Friday, March 4, 2011

Let's Make It Happen

amen, sister

If you don't read my tweets, I coined the word "abominortion." I submitted it to Urban Dictionary, but those assholes have rejected my last two submissions. Although I did get angelmaker approved once upon a time. Here you have my definition:

A portmanteau of abomination and abortion. That which is offensive and should never have existed in the first place.

Totally useful, right? I'm going to need your help in literally spreading the word. Use it every appropriate chance you get.  Anyway, you heard it from me first.  So when it blows up, you know where it came from. 

Sir Charlie Sheen

snatched from http://www.videogum.com/

He was knighted, right?  This motherfucker has been so entertaining in a very sad way.  He's the new Lindsay Lohan, but at least you can tell she's a liar and knows deep down she's fucked up.  This man is "WINNING!"  And I'm already so damn sick of hearing people say "winning."  Two and Half Men is the worst; and he seems to be a fucking hurricane of shit, destroying everything he touches.  He truly is an abominortion.  Can we just go back in time and abort Charlie Sheen?

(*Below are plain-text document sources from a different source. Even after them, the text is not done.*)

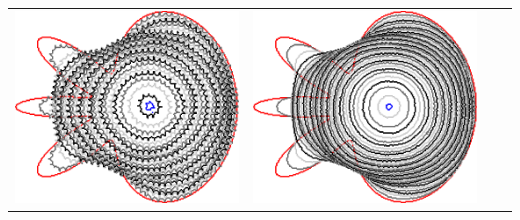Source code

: \begin{frame}
\begin{tabular}{cccc}
\includegraphics[scale=0.13]{figures/non-submodular-elastica/level-effect/flower-l1.png}&
\includegraphics[scale=0.13]{figures/non-submodular-elastica/level-effect/flower-l3.png}&

\end{tabular}
\end{frame}
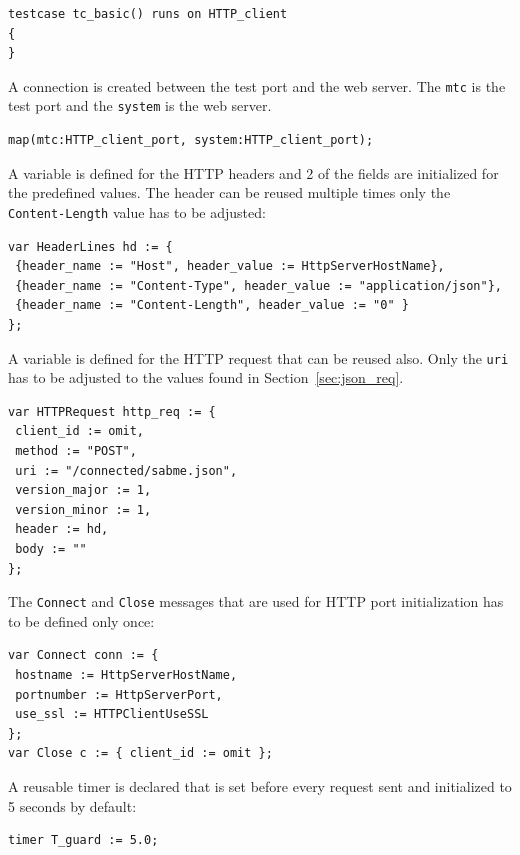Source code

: \documentclass[a4paper]{article}
\begin{document}
{\footnotesize
\begin{lstlisting}
testcase tc_basic() runs on HTTP_client
{
}
\end{lstlisting}
}

A connection is created between the test port and the web server. The \verb!mtc! is the test port and the \verb!system! is the web server.

{\footnotesize
\begin{lstlisting}
map(mtc:HTTP_client_port, system:HTTP_client_port);
\end{lstlisting}
}

A variable is defined for the HTTP headers and 2 of the fields are initialized for the predefined values. The header can be reused multiple times only the \verb!Content-Length! value has to be adjusted:

{\footnotesize
\begin{lstlisting}
var HeaderLines hd := { 
 {header_name := "Host", header_value := HttpServerHostName},
 {header_name := "Content-Type", header_value := "application/json"},
 {header_name := "Content-Length", header_value := "0" }
};
\end{lstlisting}
}

A variable is defined for the HTTP request that can be reused also. Only the \verb!uri! has to be adjusted to the values found in Section~\ref{sec:json_req}.

{\footnotesize
\begin{lstlisting}
var HTTPRequest http_req := { 
 client_id := omit, 
 method := "POST", 
 uri := "/connected/sabme.json", 
 version_major := 1, 
 version_minor := 1, 
 header := hd, 
 body := ""
};
\end{lstlisting}
}

The \verb!Connect! and \verb!Close! messages that are used for HTTP port initialization has to be defined only once:

{\footnotesize
\begin{lstlisting}
var Connect conn := { 
 hostname := HttpServerHostName,
 portnumber := HttpServerPort, 
 use_ssl := HTTPClientUseSSL
};
var Close c := { client_id := omit };
\end{lstlisting}
}

A reusable timer is declared that is set before every request sent and initialized to 5 seconds by default:

{\footnotesize
\begin{lstlisting}
timer T_guard := 5.0;
\end{lstlisting}
}
\end{document}
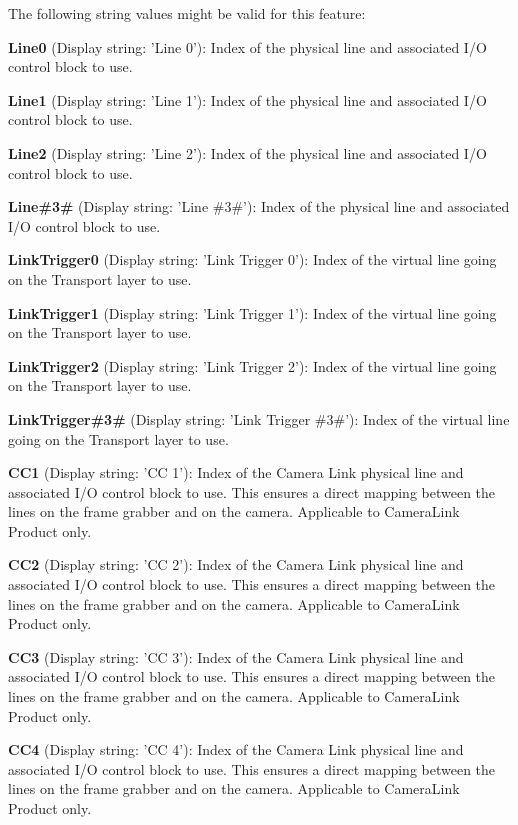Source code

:The following string values might be valid for this feature\+:
\begin{DoxyItemize}
\item {\bfseries Line0} (Display string\+: 'Line 0')\+: Index of the physical line and associated I/\+O control block to use.
\item {\bfseries Line1} (Display string\+: 'Line 1')\+: Index of the physical line and associated I/\+O control block to use.
\item {\bfseries Line2} (Display string\+: 'Line 2')\+: Index of the physical line and associated I/\+O control block to use.
\item {\bfseries Line\#3\#} (Display string\+: 'Line \#3\#')\+: Index of the physical line and associated I/\+O control block to use.
\item {\bfseries Link\+Trigger0} (Display string\+: 'Link Trigger 0')\+: Index of the virtual line going on the Transport layer to use.
\item {\bfseries Link\+Trigger1} (Display string\+: 'Link Trigger 1')\+: Index of the virtual line going on the Transport layer to use.
\item {\bfseries Link\+Trigger2} (Display string\+: 'Link Trigger 2')\+: Index of the virtual line going on the Transport layer to use.
\item {\bfseries Link\+Trigger\#3\#} (Display string\+: 'Link Trigger \#3\#')\+: Index of the virtual line going on the Transport layer to use.
\item {\bfseries C\+C1} (Display string\+: 'C\+C 1')\+: Index of the Camera Link physical line and associated I/\+O control block to use. This ensures a direct mapping between the lines on the frame grabber and on the camera. Applicable to Camera\+Link Product only.
\item {\bfseries C\+C2} (Display string\+: 'C\+C 2')\+: Index of the Camera Link physical line and associated I/\+O control block to use. This ensures a direct mapping between the lines on the frame grabber and on the camera. Applicable to Camera\+Link Product only.
\item {\bfseries C\+C3} (Display string\+: 'C\+C 3')\+: Index of the Camera Link physical line and associated I/\+O control block to use. This ensures a direct mapping between the lines on the frame grabber and on the camera. Applicable to Camera\+Link Product only.
\item {\bfseries C\+C4} (Display string\+: 'C\+C 4')\+: Index of the Camera Link physical line and associated I/\+O control block to use. This ensures a direct mapping between the lines on the frame grabber and on the camera. Applicable to Camera\+Link Product only.

\end{DoxyItemize}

Anyway, here is a fun mashup of New Yorker cartoons and the ramblings of a chemically imbalanced celebrity with too much money for his own good:

Charlie Sheen Quotes As New Yorker Cartoons

My Next Drag Name



I'm mentioned before that I'm always on the lookout for drag personas.  I have a good one.  My name will be Ruth Lesscunt.  Get it?  It works on two levels; I'm so clever!  Eyeroll.  Anyway, I would of course base my look on Ruth Gordon's Minnie character from Rosemary's Baby.  All terrible, poorly applied makeup, housefrocks, and huge hair curlers.

Best Joke Ever

Aside from most Helen Keller jokes that is.  I modified this from statement form in a tweet by @RMGingerNinja:

What did the Jewish pedophile say to the child?
-"Hey little kid, wanna BUY some candy?"